* [TASK INSTRUCTIONS] Extract each line of the listing below that contains the word "green". Case counts, so lines with other capitalizations do not match.

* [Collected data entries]
= Beginning of Section =
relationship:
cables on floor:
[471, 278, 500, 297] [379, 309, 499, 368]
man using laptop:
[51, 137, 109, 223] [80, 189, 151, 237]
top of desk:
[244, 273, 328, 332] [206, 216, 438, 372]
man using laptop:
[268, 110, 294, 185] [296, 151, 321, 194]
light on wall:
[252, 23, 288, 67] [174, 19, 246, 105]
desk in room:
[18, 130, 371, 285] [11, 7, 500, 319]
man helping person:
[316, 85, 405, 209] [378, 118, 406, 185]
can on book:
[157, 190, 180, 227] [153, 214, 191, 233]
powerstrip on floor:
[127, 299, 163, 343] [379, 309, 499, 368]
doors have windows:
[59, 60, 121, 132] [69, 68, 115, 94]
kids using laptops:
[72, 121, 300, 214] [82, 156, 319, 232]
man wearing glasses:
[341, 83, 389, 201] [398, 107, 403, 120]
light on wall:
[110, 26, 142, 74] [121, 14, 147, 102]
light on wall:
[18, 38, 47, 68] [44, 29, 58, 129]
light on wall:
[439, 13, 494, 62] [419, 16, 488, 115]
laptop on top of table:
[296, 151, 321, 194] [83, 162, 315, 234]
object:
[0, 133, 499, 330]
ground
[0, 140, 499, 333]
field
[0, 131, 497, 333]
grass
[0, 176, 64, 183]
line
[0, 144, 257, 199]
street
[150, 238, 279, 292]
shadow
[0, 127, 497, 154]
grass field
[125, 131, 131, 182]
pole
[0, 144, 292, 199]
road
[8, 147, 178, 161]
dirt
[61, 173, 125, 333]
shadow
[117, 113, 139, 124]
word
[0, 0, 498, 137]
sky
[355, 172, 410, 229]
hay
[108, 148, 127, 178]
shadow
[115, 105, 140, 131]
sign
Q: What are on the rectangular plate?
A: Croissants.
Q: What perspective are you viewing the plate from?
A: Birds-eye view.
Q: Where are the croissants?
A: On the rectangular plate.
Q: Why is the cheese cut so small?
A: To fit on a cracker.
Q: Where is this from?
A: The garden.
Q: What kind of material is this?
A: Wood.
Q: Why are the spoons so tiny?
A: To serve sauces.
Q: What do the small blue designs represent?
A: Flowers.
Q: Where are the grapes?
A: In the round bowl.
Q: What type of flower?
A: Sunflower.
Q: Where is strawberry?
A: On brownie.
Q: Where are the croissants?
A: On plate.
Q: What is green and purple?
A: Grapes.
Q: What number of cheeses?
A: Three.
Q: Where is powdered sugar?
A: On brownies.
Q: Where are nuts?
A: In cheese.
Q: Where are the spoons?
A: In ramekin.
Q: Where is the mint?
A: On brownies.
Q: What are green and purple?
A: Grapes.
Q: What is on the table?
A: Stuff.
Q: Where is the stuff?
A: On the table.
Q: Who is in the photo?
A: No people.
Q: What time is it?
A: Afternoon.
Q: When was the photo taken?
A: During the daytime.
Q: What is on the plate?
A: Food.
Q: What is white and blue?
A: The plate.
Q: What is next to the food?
= End of Section =
= Beginning of Section =
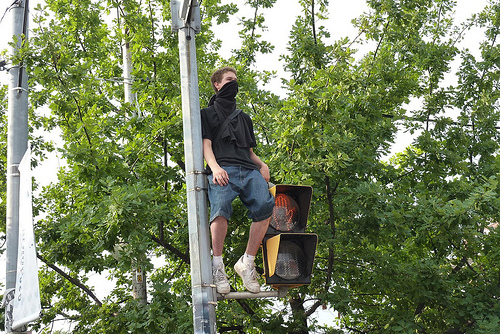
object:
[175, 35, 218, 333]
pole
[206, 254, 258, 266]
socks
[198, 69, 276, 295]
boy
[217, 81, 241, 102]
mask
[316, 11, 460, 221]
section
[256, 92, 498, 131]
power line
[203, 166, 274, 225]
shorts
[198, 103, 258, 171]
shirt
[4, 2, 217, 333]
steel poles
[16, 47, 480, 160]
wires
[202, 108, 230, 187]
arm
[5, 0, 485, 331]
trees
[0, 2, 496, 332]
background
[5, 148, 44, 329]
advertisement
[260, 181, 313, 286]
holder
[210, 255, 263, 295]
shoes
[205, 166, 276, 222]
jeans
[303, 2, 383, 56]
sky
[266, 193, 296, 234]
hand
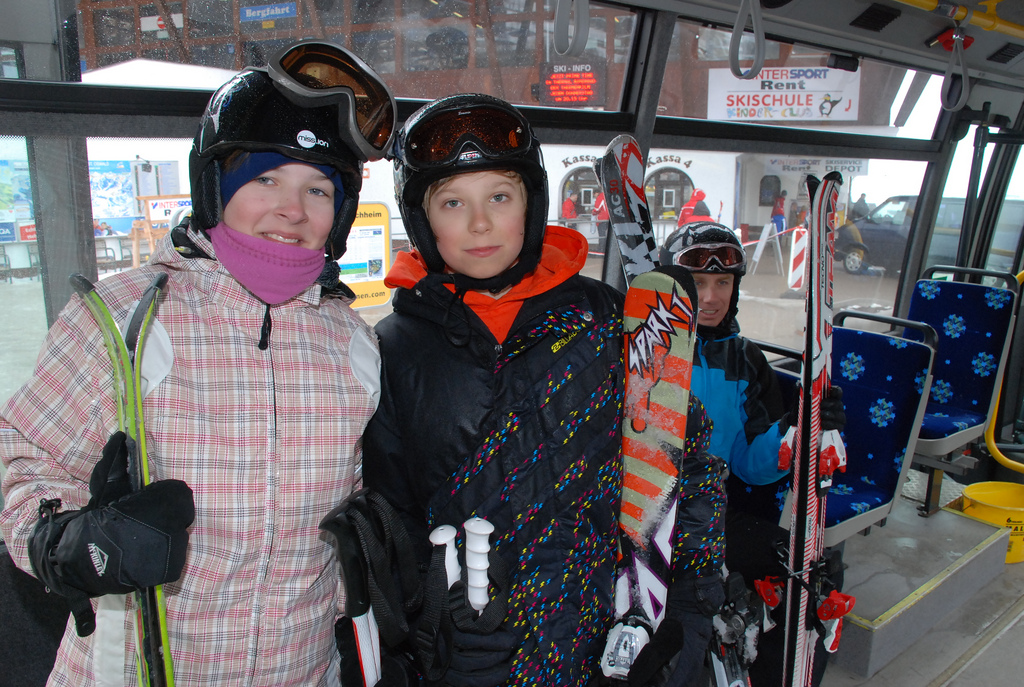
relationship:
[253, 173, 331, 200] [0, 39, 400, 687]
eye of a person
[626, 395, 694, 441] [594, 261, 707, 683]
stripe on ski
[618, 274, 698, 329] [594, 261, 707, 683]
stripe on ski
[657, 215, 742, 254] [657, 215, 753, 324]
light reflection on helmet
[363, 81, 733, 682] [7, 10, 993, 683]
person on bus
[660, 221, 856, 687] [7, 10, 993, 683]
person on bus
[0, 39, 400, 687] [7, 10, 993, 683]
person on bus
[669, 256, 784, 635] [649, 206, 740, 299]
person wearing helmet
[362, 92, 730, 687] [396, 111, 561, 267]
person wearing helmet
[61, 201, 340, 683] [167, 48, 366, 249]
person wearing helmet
= End of Section =
* [SOLUTION FOR THIS PROBLEM]
Q: What is green and purple?
Q: What are green and purple?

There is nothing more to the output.